Selbst wenn es die Jemeniten durchsetzen können, dass die Sicherheitskräfte neu strukturiert und von Vertretern des alten Regimes gesäubert werden, steht ihnen eine lange Liste von Aufgaben bevor: Sie müssen die Ressourcenverteilung zwischen Norden und Süden auf eine gerechtere Basis stellen, wollen sie nicht Gefahr laufen, dass sich der Süden abspaltet. Und sie müssen ein Auskommen mit den in den letzten Jahren gegen die Zentralregierung aufständischen schiitischen Huthis im Norden Jemens finden.

Schaffen können sie beides nur, wenn sie nicht nur eine von den Sicherheitskräften getrennte Regierung aufstellen, sondern sich auf eine wirklich föderale Verfassung einigen können. In alldem dürfen sie nicht den Kampf gegen die Kader al-Qaidas im Hinterland vergessen, damit ihr Land nicht erneut durch Aktionen militanter Islamisten in die internationalen Negativschlagzeilen gerät.
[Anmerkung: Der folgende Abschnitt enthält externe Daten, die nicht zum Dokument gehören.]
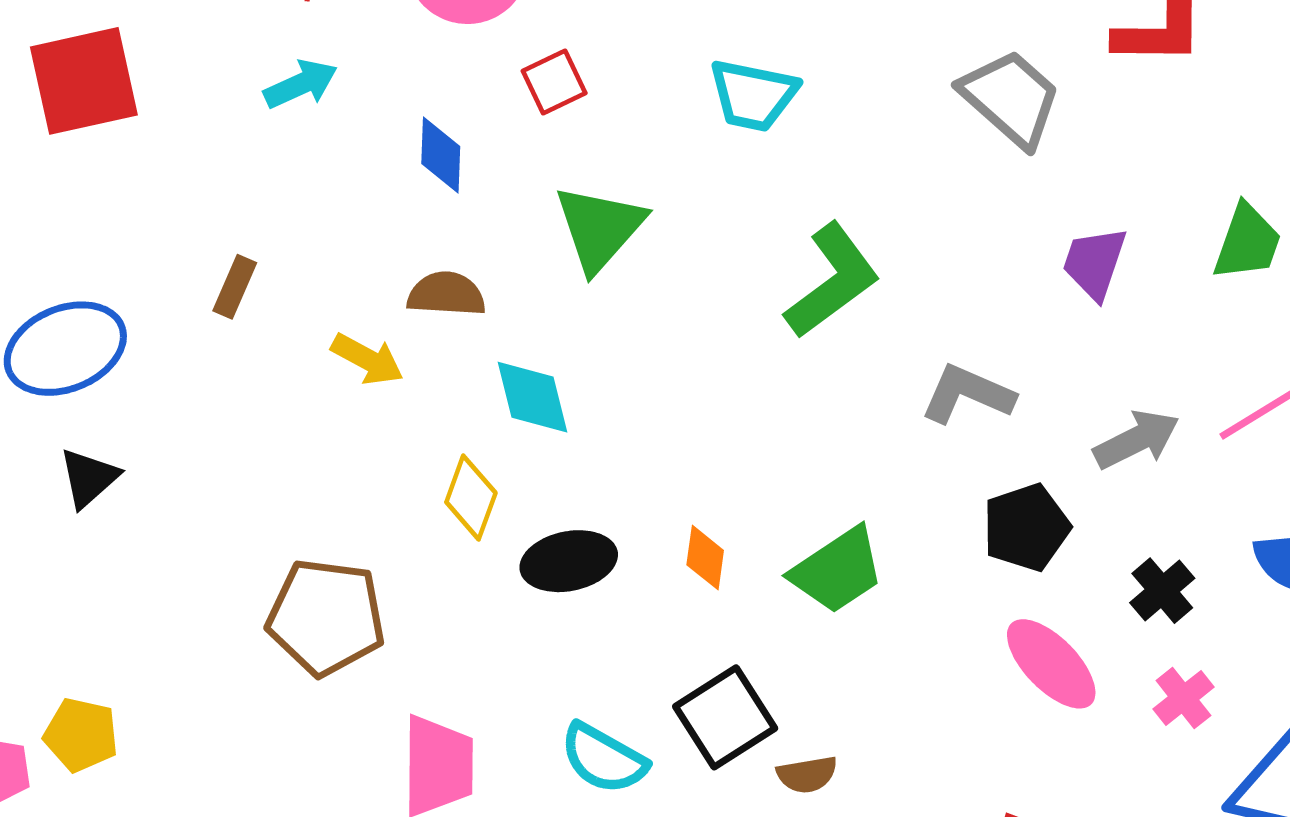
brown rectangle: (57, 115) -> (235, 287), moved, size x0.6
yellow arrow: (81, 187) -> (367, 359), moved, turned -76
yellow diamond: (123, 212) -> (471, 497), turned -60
Das größte Problem der jemenitischen Erneuerung liegt allerdings hinter der nördlichen Grenze. Das reiche Saudi-Arabien mit seinem starken Einfluss auf den verarmten südlichen Nachbarn hat mit dem von ihm gesponserten Übergangsplan vor allem ein Ziel: Mit der Auswechslung an der Spitze hofft es den Unruheherd im Süden zur Ruhe zu bringen und dabei den darunterliegenden Status quo beizubehalten. Denn eines wollen die saudischen Herrscher auf keinen Fall zulassen: einen jemenitischen Frühling in unmittelbarer Nachbarschaft, der auch bei den Saudis Frühlingsgefühle erwecken könnte.